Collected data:
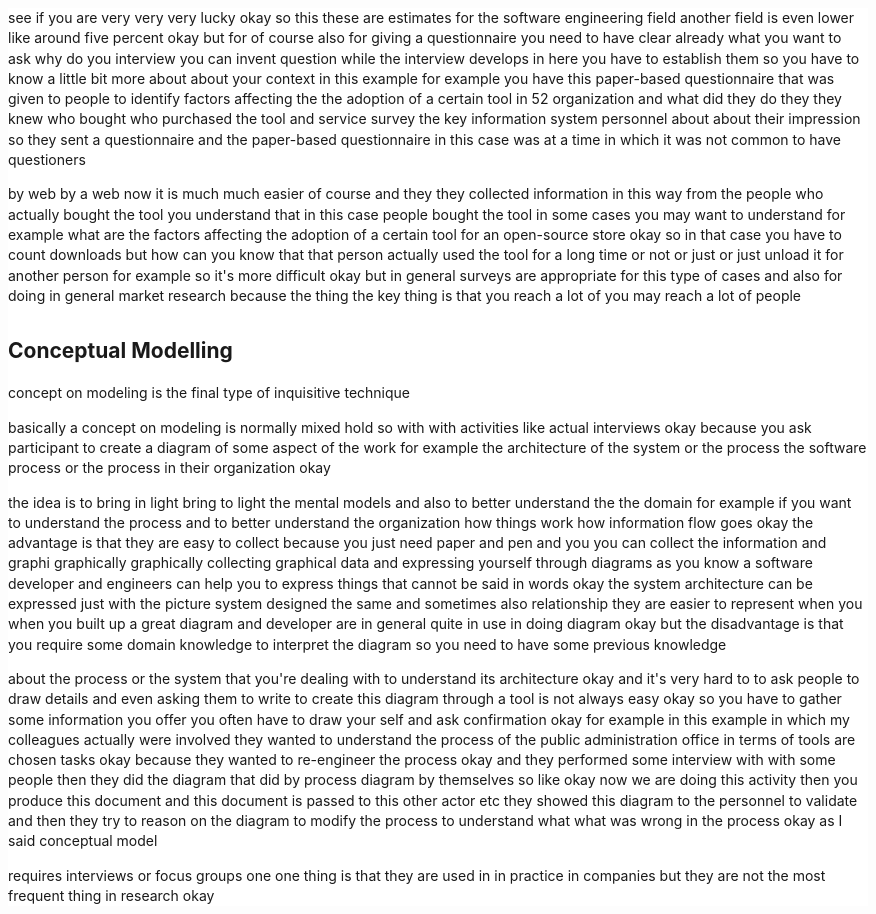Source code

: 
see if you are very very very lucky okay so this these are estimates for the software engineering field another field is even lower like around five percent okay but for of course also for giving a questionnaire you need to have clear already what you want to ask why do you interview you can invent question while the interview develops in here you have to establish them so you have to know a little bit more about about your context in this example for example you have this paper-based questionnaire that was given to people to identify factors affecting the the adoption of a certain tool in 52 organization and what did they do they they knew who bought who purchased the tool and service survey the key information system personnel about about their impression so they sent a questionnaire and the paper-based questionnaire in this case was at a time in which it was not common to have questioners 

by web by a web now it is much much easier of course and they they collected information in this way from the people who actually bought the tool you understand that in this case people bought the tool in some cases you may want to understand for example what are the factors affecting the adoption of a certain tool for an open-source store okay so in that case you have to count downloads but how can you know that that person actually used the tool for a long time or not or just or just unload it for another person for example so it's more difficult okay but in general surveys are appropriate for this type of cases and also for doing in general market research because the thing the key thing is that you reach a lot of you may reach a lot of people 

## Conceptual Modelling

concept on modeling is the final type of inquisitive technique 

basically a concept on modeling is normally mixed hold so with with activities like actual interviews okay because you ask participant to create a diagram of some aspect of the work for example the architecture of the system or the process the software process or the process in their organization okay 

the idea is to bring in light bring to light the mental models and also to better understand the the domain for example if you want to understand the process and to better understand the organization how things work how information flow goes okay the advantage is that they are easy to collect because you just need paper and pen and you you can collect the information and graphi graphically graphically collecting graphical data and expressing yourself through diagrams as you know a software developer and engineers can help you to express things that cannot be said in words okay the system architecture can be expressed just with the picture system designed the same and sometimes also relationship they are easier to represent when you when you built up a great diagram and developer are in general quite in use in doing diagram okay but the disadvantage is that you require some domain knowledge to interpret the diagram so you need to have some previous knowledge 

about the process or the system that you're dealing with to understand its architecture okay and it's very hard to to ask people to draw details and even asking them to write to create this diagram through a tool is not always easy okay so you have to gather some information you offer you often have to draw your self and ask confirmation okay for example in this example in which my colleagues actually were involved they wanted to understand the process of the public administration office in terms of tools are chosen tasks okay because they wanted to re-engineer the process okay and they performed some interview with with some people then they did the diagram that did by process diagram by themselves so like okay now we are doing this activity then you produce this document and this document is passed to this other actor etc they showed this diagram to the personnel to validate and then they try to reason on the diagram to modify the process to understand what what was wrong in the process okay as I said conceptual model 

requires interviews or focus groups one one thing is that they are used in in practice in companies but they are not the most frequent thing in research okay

---

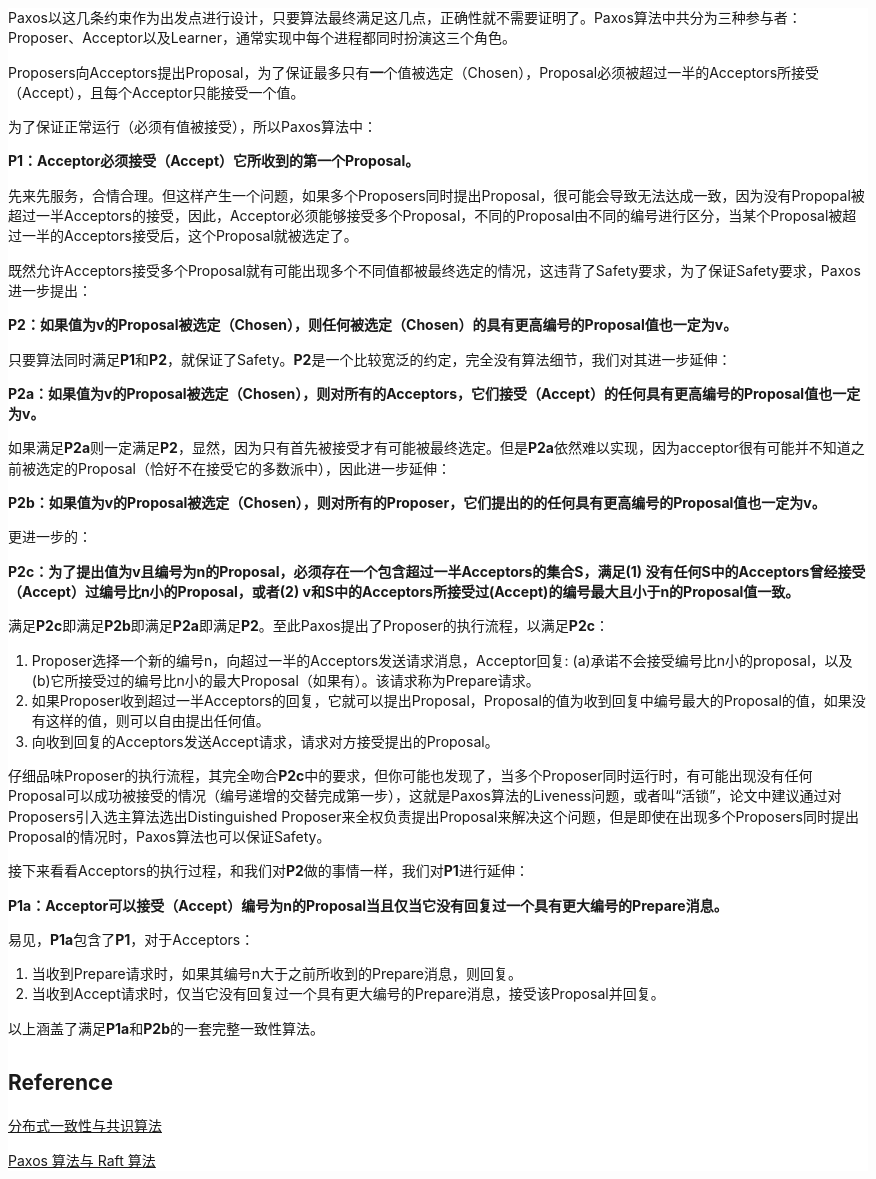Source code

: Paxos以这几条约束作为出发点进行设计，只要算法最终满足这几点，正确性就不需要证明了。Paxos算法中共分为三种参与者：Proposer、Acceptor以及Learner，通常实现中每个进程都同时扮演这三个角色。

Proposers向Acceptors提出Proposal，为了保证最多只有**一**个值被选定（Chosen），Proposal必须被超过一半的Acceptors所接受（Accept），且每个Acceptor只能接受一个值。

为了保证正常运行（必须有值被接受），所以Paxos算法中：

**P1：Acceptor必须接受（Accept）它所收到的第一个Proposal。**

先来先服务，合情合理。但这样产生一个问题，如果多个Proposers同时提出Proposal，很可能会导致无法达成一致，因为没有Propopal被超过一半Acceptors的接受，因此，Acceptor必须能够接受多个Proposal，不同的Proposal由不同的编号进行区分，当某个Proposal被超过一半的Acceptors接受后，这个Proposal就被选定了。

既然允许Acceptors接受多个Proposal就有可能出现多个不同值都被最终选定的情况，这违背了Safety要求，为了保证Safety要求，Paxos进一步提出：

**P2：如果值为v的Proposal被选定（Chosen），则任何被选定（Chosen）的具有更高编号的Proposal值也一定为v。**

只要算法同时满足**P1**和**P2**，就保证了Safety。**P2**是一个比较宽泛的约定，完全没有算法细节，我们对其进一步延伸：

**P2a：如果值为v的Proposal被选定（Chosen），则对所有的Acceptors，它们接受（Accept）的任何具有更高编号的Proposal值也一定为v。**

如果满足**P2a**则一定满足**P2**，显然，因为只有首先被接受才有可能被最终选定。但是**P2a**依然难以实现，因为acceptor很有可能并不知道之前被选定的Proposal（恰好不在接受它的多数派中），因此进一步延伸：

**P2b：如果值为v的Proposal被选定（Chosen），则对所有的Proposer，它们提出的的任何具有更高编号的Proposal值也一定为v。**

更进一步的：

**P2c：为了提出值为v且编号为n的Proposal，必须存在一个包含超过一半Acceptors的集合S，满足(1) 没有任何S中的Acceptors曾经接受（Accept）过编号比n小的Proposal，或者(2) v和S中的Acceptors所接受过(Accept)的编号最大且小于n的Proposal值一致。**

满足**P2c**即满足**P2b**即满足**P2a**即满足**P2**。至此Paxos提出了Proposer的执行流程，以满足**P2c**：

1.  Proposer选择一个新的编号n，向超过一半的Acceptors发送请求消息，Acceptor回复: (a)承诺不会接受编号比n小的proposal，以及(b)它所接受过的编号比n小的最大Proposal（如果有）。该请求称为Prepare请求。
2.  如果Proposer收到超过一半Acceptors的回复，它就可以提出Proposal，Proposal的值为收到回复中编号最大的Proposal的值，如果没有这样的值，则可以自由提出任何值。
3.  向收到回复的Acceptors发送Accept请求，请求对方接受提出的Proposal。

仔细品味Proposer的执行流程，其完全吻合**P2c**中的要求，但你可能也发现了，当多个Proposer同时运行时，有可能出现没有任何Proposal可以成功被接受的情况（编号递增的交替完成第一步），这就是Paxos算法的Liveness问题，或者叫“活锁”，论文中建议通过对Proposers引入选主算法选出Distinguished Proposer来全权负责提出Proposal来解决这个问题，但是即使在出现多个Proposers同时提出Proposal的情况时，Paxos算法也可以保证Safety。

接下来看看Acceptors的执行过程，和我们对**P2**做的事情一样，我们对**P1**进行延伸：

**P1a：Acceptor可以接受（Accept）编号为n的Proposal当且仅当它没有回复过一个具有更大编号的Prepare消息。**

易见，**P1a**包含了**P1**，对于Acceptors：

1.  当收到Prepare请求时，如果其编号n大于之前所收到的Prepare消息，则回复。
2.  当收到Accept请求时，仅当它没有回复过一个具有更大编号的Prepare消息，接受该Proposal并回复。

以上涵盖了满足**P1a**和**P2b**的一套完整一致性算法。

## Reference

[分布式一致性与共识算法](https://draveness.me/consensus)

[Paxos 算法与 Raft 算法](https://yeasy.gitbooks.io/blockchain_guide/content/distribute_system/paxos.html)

--

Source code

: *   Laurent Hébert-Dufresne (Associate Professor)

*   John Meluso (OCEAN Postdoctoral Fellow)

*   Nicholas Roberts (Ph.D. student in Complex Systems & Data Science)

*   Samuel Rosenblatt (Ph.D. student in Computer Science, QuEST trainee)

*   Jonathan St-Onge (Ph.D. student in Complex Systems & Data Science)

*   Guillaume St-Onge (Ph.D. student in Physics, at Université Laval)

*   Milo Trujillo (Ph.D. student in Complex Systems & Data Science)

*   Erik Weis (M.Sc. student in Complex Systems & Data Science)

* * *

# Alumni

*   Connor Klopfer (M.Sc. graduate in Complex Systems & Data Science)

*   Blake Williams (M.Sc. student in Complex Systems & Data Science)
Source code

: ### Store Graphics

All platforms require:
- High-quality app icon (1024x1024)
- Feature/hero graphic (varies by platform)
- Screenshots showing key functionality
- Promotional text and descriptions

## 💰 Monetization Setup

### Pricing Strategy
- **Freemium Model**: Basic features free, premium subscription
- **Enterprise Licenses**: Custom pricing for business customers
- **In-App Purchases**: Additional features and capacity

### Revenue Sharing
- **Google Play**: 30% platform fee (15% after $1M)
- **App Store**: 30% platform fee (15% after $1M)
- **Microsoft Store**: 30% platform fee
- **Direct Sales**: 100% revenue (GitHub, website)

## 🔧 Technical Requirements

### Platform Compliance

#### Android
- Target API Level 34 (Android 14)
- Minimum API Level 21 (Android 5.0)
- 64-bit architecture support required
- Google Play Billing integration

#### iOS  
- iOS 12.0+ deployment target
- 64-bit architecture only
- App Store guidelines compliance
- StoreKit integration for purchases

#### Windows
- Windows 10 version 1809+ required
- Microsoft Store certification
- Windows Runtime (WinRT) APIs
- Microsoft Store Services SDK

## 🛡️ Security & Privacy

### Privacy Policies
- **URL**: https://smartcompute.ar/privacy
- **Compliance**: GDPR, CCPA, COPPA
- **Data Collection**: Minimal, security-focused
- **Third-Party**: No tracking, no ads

◆ **Your instructions**
Which lines in the records contain the word "Play", with uppercase and lowercase treated as different? Pick out every such line.

◆ **Task response**
- **Google Play**: 30% platform fee (15% after $1M)
- Google Play Billing integration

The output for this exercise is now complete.